The offer was not enough to silence Kate’s concerns. ‘I’ll say this once, so you understand it clearly, Brian. I will not do anything illegal.’
Teller rocked back, looking her up and down. ‘Listen to you! Laying down the law. What’s the weather like up there on your high horse?’
‘Don’t patronise me.’ Her temper flared like cold fire. ‘I have more than enough black marks of my own to deal with. I don’t need any more.’
‘Yes, quite,’ Teller said airily. ‘Remind me how long you were out of work after the whole . . . unpleasantness?’ Again, he didn’t wait for her to reply. ‘How many job offers did you have? Oh, it was bugger all, wasn’t it? At least until I came along and stuck my neck out to get you flying again.’
She let the bag drop off her shoulder, feeling the moment coming to a head as a flush of heat rose in her cheeks. ‘You’re threatening me?’ If Kate Hood had a character trait she loathed the most, it was her temper. When the right buttons were pushed, her cool reserve could dissolve in an instant, and that always ended up with her saying or doing something she couldn’t take back. She was close to it now.
‘Don’t be so dramatic,’ he replied. ‘I’m telling you it like it is, Kate. I’m a realist.’
Her jaw hardened. ‘In my experience, people who make that claim just want carte blanche to be an arsehole.’

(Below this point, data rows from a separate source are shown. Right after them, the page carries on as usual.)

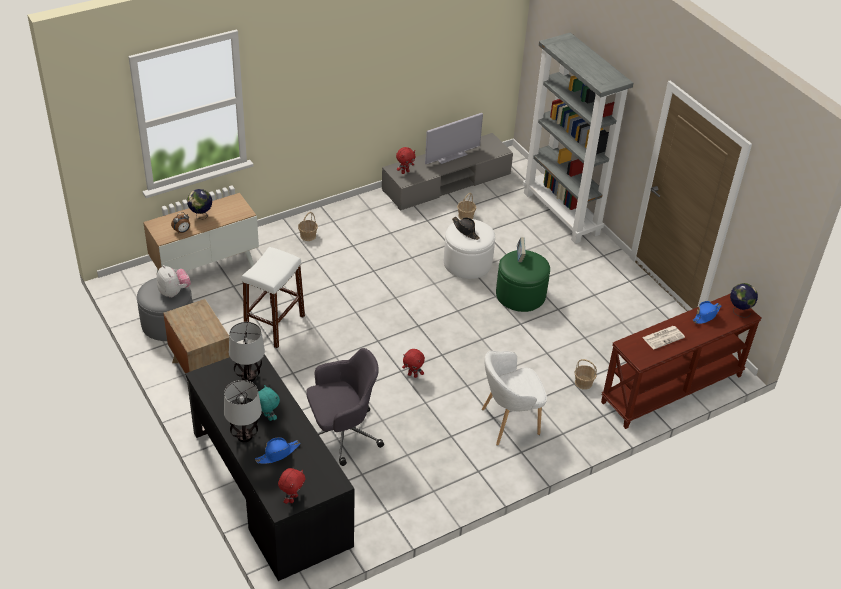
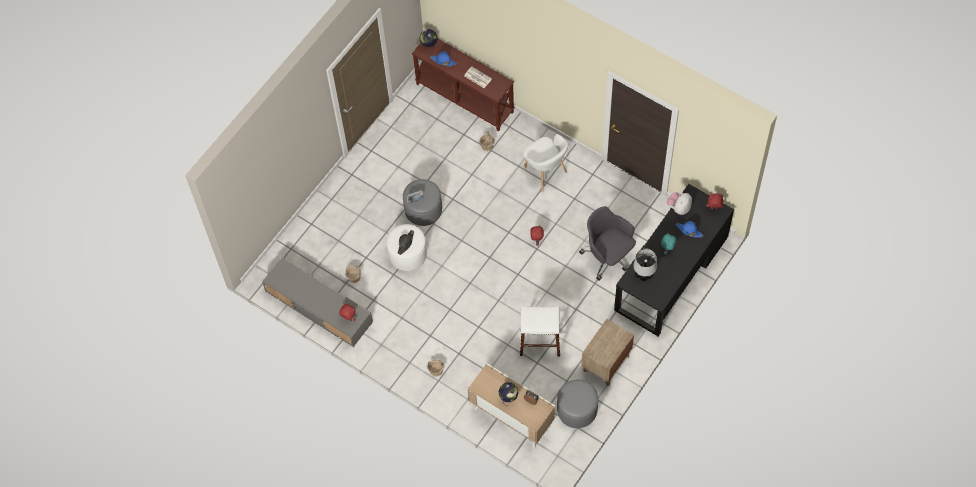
camera: 110 degrees left, 20 degrees up
plush toy [157,265,191,298] -> plush toy moved to [667,192,692,215]
table lamp [224,380,262,442] -> none
television [425,113,483,164] -> none
green ottoman [496,250,550,312] -> grey ottoman [403,179,442,226]
grey bookcase [523,32,633,244] -> none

‘I don’t—’ Whatever Teller was going to say next, the rest of the sentence died in his throat as a convoy of vehicles rolled up to sudden halt outside the open doors of the hangar.
Kate saw a nondescript car, a big American 4x4, and between them a panel truck. But no, not a truck. A prisoner transport. The second the convoy stopped rolling, men with serious, hawkish demeanours decamped from the vehicles, looking around in all directions like they were expecting trouble.
‘Balls.’ Teller looked at his watch. ‘They’re early.’
The surge of annoyance building in Kate turned icy cold and the truth they were dancing around could not be ignored any more. The presence of the truck could only mean one thing.
‘No.’ She prodded Teller in the chest. ‘No. I’m not doing this.’